I'm not arguing the legal aspect, though. It's clear-cut in many countries: downloading e-books is as illegal as removing the DRM from books (in the EU that is the exact same regulation). I'm not saying that downloading copyrighted material is legally acceptable. It isn't. No question there.

What I was discussing was the claim that people pirating e-books, music or movies jeopardizes the livelihood of the artists. That I do question. This isn't clear-cut at all to me and I don't see evidence that suggests that it is a big deal. Certainly not big enough to invade the privacy of customers and impose additional disadvantages for buying books. This doesn't discourage piracy. It encourages it. There is something fundamentally flawed if buying a book is a worse deal than pirating it (cost aside, obviously). DRM is basically a slap in the face of the people who are willing to pay money. If I fought like this with my customers, I'd soon have none.

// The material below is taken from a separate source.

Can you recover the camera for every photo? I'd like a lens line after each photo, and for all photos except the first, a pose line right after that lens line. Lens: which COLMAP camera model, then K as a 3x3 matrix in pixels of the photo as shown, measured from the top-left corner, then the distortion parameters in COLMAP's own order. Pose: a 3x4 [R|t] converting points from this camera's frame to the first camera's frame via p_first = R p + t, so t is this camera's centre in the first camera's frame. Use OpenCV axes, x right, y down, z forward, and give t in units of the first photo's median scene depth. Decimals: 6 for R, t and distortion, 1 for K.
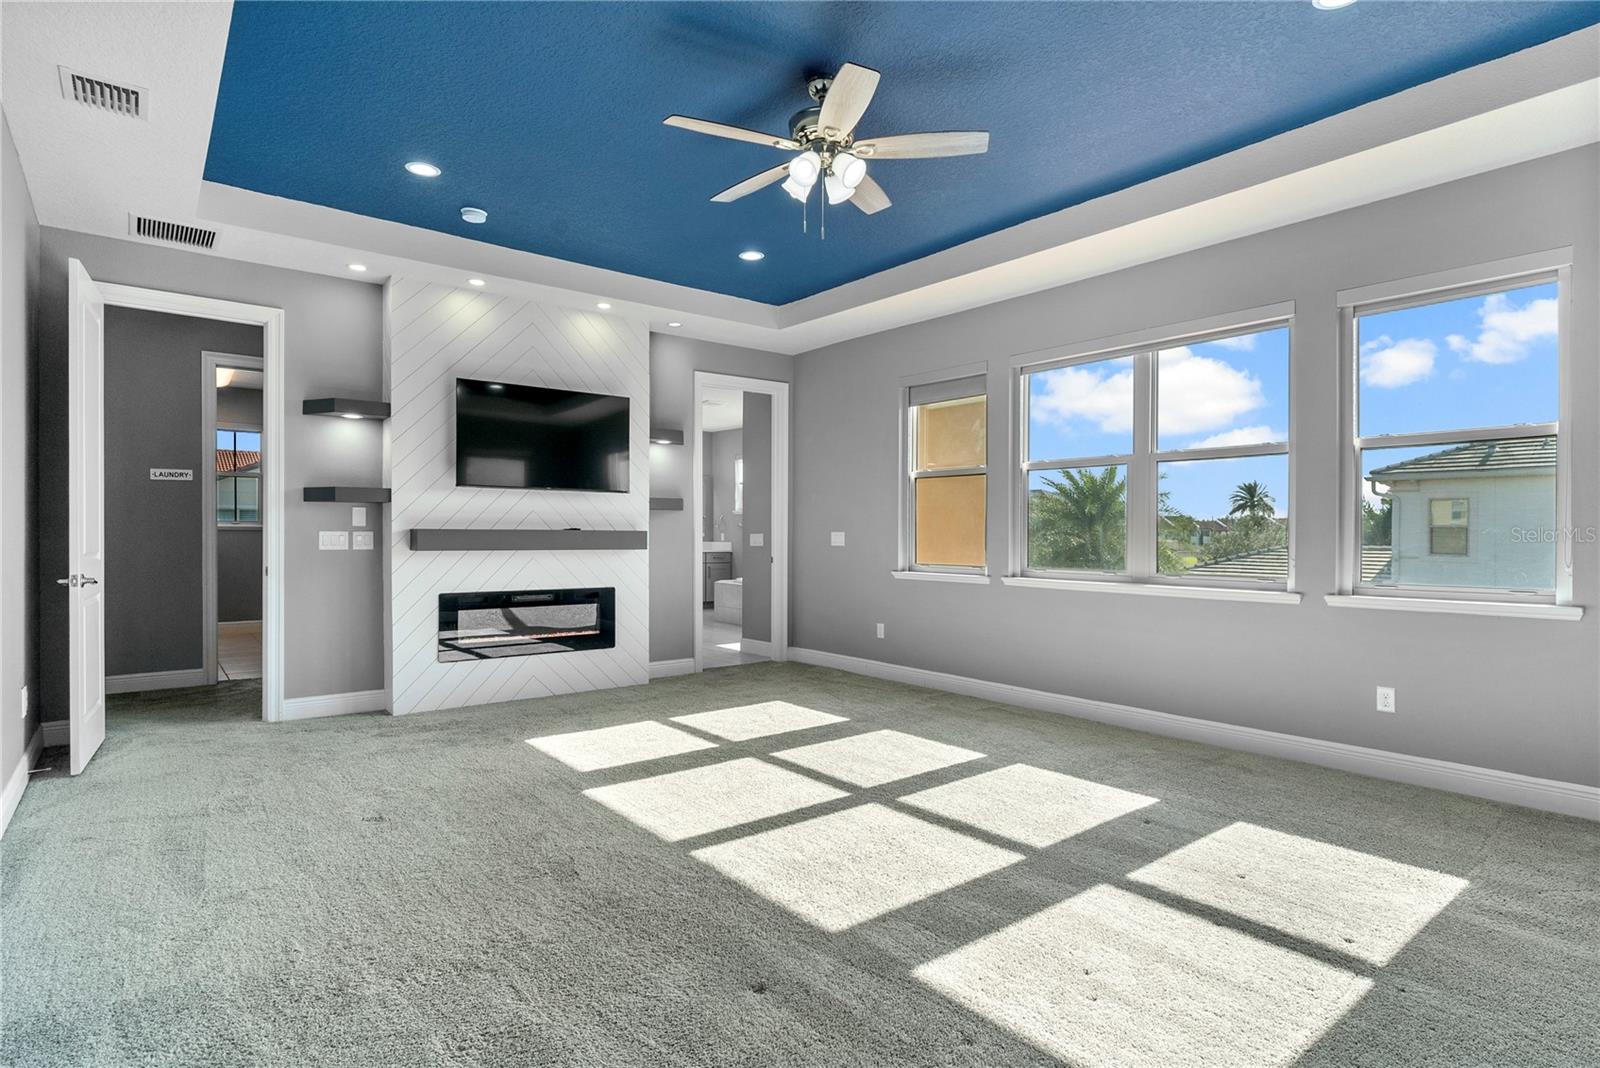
lens RADIAL K [[835.2, 0, 800.1], [0, 835.2, 537.1], [0, 0, 1]] dist [-0.002471, 0.000032]
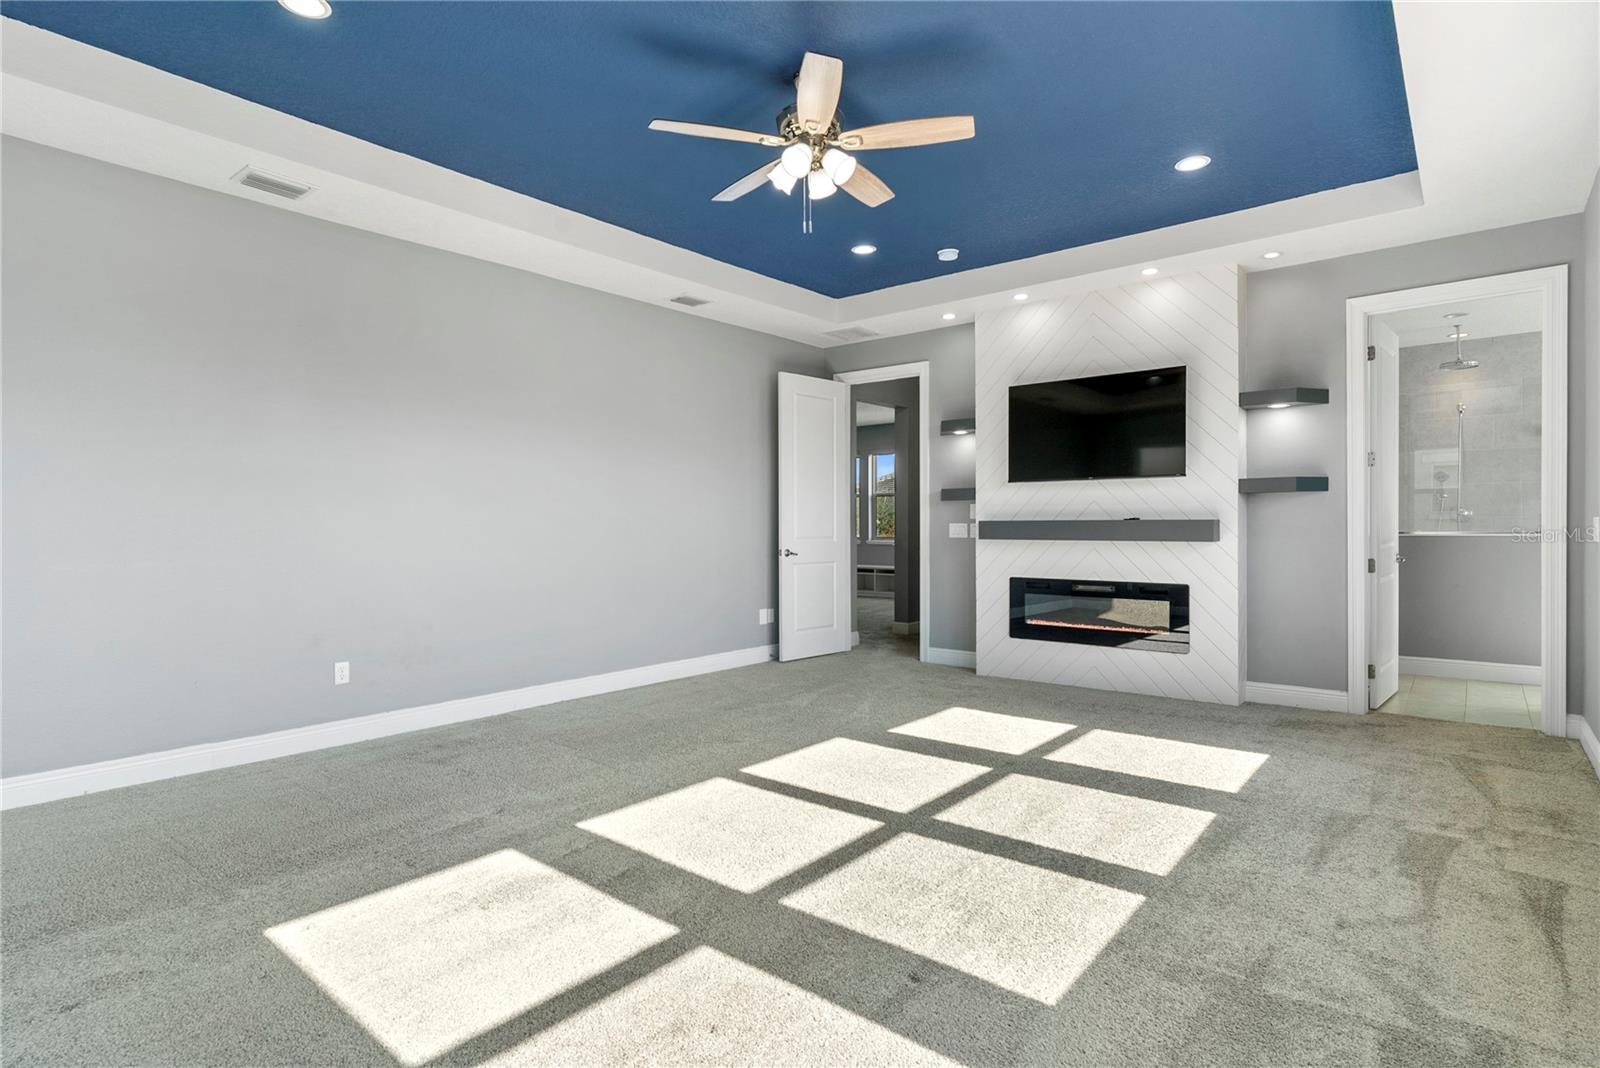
lens RADIAL K [[835.2, 0, 797.9], [0, 835.2, 530.3], [0, 0, 1]] dist [-0.002471, 0.000032]
pose [[0.189091, 0.000920, -0.981959, 0.679346], [0.000733, 0.999999, 0.001078, 0.002500], [0.981959, -0.000924, 0.189090, 0.531498]]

I do feel that it's fruitful to focus on practical aspects. The "why" people pirate instead of buying, and how that could be addressed. Punishment works to a degree (takes unreasonable amounts of resources), but I much prefer positive encouragement. It's more effective and also much cheaper. In a perfect world, people wouldn't pirate. But in a perfect world, DRM wouldn't exist and people could re-sell their e-books and digitally purchased music, too, and authors would get the biggest share of the money their works yield, and not the smallest part.

But we're not living in a perfect world, so I think it's worthwhile to look at the reasons for piracy and address those that can be addressed reasonably. Getting stuck on those who never buy anything is aggravating and unproductive. They don't matter economically.